Open Source

Qwen 3.6 quantization cripples agentic performance but spares knowledge

Lower precision models drop 40%+ on agentic benchmarks while GPQA scores remain flat.

Deep Dive

Researchers managing a university HPC cluster tested Qwen 3.6 quantizations (including FP8 and lower-precision variants) on two benchmarks: GPQA Diamond for knowledge and Terminal-Bench 2 for agentic capabilities. The results confirm that quantization barely affects knowledge retention — GPQA scores remain nearly identical across all precisions. However, agentic performance (task completion, tool use) shows a clear regression as precision drops, with the worst quantizations scoring significantly worse.

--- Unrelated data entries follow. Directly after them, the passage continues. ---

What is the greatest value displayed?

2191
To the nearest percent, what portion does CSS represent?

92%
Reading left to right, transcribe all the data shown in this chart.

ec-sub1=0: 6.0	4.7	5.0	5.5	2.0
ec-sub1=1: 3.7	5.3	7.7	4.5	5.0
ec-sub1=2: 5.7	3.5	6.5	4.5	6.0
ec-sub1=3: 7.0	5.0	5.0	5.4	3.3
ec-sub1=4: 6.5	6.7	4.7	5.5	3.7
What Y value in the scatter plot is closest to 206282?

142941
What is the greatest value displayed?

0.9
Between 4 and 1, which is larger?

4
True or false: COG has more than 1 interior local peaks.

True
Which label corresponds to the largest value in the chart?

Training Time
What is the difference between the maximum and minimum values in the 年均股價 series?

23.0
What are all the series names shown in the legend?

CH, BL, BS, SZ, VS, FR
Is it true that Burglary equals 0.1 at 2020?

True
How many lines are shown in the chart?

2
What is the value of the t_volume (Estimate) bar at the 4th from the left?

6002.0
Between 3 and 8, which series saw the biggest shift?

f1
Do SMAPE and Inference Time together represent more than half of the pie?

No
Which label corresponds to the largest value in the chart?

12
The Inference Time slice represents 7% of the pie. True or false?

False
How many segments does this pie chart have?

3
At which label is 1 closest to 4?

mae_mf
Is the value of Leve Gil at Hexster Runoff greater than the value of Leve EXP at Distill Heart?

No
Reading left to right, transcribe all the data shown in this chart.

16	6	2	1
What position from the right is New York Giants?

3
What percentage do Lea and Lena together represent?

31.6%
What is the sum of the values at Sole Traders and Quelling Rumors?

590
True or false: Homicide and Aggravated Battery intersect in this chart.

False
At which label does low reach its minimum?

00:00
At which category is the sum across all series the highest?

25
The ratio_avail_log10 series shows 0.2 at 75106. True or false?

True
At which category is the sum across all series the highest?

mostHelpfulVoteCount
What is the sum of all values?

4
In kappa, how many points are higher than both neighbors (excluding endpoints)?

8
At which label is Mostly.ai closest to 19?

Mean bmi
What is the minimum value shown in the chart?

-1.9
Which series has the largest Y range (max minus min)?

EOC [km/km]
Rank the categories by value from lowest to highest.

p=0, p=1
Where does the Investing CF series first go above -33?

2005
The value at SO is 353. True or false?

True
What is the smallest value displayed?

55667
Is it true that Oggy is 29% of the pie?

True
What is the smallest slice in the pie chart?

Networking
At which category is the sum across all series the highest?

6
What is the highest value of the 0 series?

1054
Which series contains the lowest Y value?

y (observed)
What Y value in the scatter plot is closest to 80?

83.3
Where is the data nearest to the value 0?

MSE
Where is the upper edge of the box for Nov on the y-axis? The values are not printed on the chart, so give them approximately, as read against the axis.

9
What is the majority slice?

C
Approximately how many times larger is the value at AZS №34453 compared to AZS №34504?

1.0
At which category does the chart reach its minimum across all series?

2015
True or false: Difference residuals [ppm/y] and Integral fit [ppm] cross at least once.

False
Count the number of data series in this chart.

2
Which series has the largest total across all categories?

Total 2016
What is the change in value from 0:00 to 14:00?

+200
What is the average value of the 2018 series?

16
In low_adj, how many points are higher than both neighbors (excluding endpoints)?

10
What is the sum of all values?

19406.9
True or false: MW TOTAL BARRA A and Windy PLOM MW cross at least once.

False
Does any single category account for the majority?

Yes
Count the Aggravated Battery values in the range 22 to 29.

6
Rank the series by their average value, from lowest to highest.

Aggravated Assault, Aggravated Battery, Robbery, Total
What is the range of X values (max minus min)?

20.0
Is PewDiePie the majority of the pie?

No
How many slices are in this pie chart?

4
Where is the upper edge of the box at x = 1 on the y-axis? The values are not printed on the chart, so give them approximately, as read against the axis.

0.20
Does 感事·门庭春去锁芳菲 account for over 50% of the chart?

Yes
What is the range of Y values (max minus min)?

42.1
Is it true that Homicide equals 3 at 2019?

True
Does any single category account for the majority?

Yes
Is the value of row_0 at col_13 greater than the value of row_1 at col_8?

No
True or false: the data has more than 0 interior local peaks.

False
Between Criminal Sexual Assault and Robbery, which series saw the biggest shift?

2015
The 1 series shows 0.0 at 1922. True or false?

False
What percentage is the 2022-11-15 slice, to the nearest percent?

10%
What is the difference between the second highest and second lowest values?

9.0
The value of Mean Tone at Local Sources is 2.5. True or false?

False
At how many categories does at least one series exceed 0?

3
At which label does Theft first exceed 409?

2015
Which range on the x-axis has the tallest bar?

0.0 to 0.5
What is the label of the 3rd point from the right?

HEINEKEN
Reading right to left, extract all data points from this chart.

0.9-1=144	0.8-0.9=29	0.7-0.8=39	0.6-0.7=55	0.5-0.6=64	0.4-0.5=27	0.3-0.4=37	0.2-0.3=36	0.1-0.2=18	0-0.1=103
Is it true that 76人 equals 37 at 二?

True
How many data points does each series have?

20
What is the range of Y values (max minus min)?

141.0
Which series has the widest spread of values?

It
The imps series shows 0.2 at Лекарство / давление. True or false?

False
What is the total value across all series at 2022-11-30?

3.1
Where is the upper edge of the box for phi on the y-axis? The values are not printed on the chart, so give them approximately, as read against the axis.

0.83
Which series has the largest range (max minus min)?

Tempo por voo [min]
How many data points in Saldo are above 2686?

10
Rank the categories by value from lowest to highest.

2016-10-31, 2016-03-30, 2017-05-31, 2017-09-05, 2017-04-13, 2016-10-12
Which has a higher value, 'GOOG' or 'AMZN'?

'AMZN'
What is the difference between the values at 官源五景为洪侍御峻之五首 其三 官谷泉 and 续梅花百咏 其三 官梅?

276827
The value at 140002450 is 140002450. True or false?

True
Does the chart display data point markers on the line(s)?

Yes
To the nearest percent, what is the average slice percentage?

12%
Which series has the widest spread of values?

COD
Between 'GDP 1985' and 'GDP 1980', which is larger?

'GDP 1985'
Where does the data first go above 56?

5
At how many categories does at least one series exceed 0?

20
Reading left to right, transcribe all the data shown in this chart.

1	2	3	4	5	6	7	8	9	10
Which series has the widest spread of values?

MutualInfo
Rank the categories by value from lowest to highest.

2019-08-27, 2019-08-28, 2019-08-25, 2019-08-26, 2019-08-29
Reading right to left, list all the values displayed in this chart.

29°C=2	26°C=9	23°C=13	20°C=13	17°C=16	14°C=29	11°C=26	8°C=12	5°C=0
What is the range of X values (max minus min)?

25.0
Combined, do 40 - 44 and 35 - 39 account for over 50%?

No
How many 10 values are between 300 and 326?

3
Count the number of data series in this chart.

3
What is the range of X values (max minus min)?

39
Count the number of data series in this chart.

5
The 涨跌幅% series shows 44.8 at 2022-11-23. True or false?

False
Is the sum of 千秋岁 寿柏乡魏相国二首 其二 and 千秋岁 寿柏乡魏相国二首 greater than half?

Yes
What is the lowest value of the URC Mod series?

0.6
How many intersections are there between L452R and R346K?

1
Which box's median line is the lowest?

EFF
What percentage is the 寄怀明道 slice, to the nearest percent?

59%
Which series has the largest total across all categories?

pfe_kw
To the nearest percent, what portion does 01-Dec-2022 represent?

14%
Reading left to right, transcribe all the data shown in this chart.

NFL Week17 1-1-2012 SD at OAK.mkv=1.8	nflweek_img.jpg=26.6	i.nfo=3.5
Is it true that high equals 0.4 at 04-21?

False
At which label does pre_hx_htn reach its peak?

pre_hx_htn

The team also discovered that timeout settings dramatically influence results. Qwen’s official FP8 scores used a flat 3-hour timeout, while the university’s setup with Harbor’s default (10–60 minutes per task) produced much lower scores — sometimes 30–50% lower. This suggests agentic benchmarks are highly sensitive to time limits. Additionally, individual run variance is large: a lucky low-precision run can sometimes beat an unlucky high-precision run. The team is now benchmarking GLM-5.2 quantizations.

Key Points
  • GPQA Diamond scores remain nearly constant across all Qwen 3.6 quantizations — knowledge retention is robust.
  • Terminal-Bench 2 agentic scores drop sharply at lower precisions, with FP8 showing up to 40% regression.
  • Timeout settings cause major score differences: Qwen’s 3-hour timeout vs Harbor’s 10–60 min default changes results significantly.

Why It Matters

Professionals deploying quantized models for agentic tasks must re-evaluate precision trade-offs and benchmark conditions.